### WHAT IS EXPECTED:
Of the entries below, restate word for word only the section that runs from the line with "right shoulder: (302, 201)" to the line with "right eye: (326, 167)", counting both ends.

### MATERIAL FOR THIS EXERCISE:
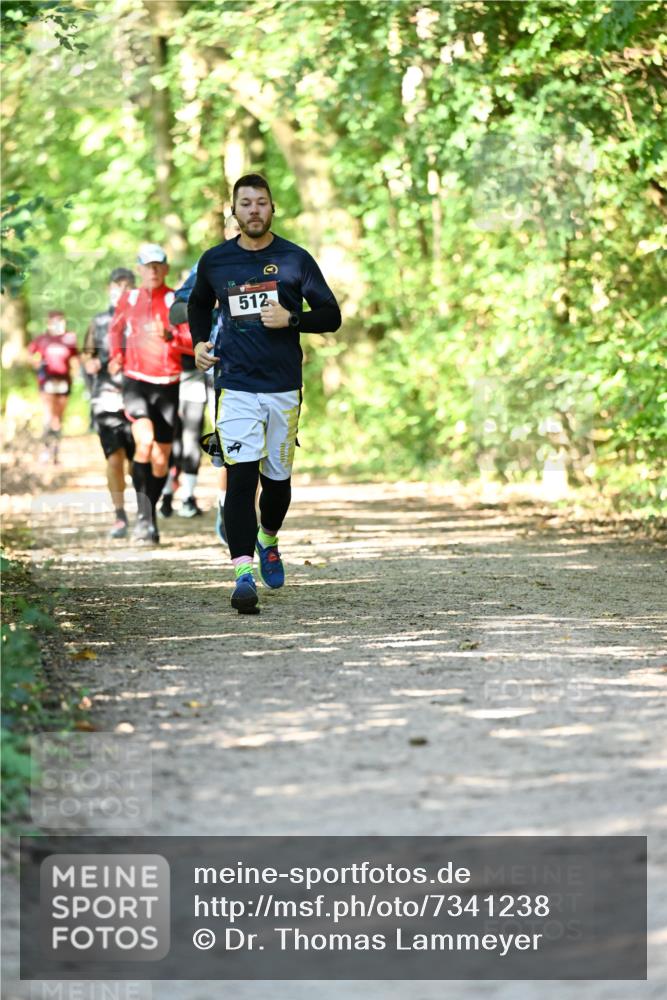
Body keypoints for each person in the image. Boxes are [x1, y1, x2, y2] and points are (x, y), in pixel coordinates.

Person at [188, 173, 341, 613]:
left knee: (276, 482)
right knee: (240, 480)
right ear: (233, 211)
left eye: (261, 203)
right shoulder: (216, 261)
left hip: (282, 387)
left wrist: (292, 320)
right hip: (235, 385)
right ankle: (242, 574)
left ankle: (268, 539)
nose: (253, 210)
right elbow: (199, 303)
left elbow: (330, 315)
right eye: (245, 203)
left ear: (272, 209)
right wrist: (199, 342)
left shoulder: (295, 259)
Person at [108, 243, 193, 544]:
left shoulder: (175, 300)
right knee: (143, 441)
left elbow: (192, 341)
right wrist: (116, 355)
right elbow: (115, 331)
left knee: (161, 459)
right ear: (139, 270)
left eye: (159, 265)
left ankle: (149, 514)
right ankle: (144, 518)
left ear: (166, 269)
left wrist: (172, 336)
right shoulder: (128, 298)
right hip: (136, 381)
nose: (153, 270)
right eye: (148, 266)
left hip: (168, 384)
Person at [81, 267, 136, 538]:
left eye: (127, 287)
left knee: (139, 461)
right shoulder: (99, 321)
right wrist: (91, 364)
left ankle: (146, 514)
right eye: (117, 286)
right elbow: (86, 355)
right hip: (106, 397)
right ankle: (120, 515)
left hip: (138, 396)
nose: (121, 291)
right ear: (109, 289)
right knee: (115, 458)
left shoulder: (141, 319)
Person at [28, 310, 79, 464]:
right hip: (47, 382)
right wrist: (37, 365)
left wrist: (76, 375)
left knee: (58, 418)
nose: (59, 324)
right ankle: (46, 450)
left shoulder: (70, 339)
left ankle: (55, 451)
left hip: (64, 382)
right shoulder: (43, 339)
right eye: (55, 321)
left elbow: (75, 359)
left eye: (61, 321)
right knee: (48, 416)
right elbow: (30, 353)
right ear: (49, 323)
---
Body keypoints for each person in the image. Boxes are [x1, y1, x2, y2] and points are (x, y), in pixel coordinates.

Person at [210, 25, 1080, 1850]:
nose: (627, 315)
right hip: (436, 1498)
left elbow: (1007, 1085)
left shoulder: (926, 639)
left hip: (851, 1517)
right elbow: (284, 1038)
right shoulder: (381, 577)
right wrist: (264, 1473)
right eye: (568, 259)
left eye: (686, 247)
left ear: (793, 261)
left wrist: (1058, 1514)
* * *
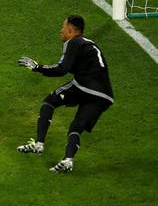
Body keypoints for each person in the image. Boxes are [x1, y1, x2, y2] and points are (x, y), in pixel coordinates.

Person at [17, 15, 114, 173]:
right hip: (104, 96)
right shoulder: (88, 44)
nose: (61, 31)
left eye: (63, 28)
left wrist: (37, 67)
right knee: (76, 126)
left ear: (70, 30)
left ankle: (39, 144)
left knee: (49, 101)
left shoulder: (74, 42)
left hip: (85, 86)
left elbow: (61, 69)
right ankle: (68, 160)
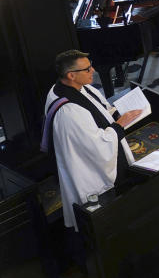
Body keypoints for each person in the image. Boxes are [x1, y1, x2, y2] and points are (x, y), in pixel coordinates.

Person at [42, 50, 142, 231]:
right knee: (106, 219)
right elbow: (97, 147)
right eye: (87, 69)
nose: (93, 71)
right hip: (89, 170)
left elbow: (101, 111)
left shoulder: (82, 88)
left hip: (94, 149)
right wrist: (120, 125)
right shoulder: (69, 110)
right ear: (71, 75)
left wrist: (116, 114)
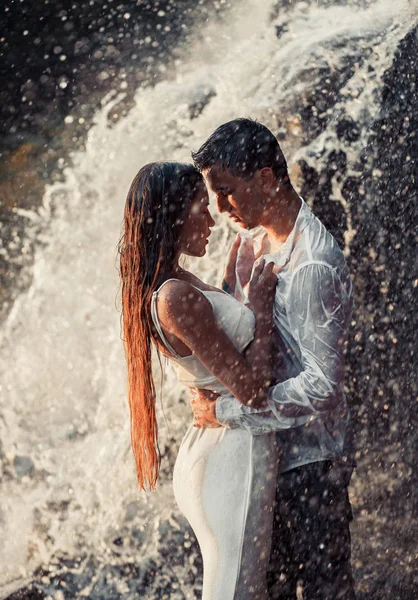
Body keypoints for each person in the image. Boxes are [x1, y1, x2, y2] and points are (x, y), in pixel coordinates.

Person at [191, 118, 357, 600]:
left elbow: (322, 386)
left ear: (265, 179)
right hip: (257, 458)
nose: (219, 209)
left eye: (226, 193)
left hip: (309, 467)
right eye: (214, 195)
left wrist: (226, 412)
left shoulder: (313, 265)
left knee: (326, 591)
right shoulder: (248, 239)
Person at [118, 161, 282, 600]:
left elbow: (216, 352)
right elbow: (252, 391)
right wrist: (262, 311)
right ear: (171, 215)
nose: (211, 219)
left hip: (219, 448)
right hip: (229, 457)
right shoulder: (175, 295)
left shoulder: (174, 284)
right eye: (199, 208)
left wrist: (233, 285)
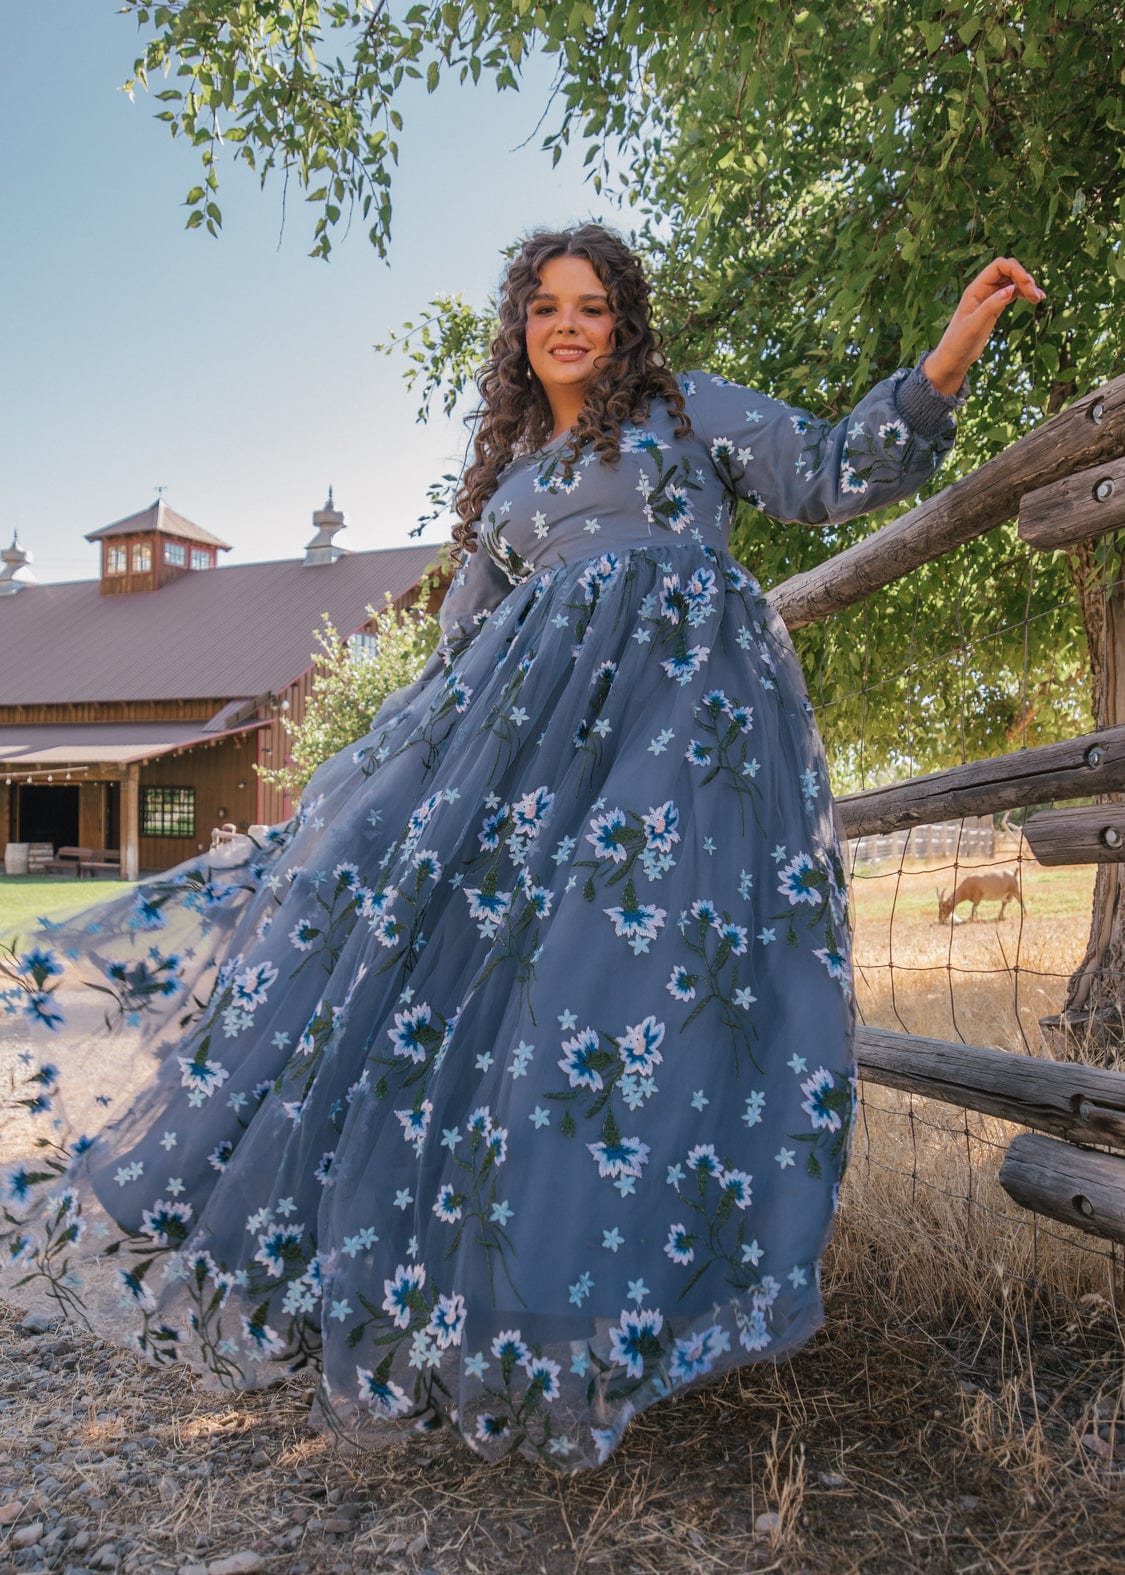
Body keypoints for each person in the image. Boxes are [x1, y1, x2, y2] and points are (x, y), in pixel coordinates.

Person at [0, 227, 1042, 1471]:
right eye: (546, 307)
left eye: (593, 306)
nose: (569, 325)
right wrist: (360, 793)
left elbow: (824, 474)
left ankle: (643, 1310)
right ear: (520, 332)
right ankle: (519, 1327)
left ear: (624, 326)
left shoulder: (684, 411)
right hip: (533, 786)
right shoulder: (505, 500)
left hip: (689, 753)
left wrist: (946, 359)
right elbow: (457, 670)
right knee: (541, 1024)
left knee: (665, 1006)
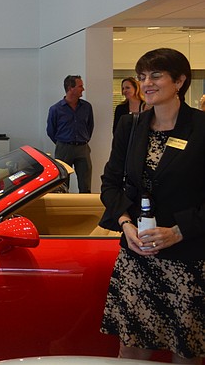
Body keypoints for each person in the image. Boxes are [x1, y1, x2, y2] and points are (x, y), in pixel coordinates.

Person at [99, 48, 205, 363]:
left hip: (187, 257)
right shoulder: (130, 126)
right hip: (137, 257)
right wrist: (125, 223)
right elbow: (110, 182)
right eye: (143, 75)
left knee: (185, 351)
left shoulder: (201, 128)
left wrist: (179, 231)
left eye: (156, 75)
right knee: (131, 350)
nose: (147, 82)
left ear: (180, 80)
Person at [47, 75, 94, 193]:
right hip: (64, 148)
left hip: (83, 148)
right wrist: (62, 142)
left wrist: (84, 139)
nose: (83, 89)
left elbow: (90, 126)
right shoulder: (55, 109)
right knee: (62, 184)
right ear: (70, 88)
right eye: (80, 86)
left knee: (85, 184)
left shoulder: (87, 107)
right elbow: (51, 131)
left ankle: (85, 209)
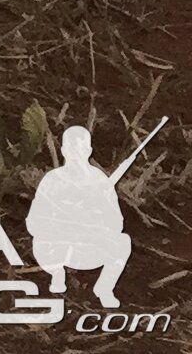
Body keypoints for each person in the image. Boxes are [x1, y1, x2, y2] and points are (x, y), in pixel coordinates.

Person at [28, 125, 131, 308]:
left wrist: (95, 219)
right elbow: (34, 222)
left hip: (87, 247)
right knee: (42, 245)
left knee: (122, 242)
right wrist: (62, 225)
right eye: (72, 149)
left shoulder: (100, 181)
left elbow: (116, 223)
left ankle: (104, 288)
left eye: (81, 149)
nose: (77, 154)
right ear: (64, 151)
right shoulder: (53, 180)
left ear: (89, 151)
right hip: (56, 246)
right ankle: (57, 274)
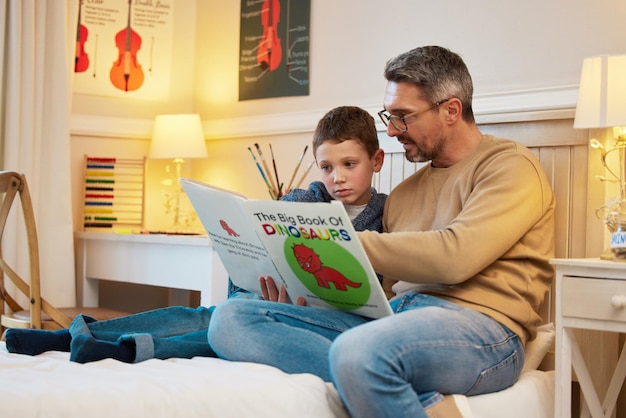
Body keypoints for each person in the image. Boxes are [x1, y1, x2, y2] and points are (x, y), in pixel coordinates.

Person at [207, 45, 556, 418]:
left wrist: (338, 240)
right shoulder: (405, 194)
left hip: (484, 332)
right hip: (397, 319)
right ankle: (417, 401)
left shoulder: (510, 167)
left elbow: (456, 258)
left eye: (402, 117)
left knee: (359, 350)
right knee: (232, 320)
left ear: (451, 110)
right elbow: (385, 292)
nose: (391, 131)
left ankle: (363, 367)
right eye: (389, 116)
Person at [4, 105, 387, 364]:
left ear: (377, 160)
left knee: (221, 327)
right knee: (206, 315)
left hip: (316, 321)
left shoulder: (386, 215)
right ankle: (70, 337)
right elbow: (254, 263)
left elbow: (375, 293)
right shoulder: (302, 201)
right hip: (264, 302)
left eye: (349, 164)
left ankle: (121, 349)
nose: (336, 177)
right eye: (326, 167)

### SOLUTION:
right shoulder: (302, 201)
right hip: (264, 302)
left eye: (349, 164)
left ankle: (121, 349)
nose: (336, 177)
right eye: (326, 167)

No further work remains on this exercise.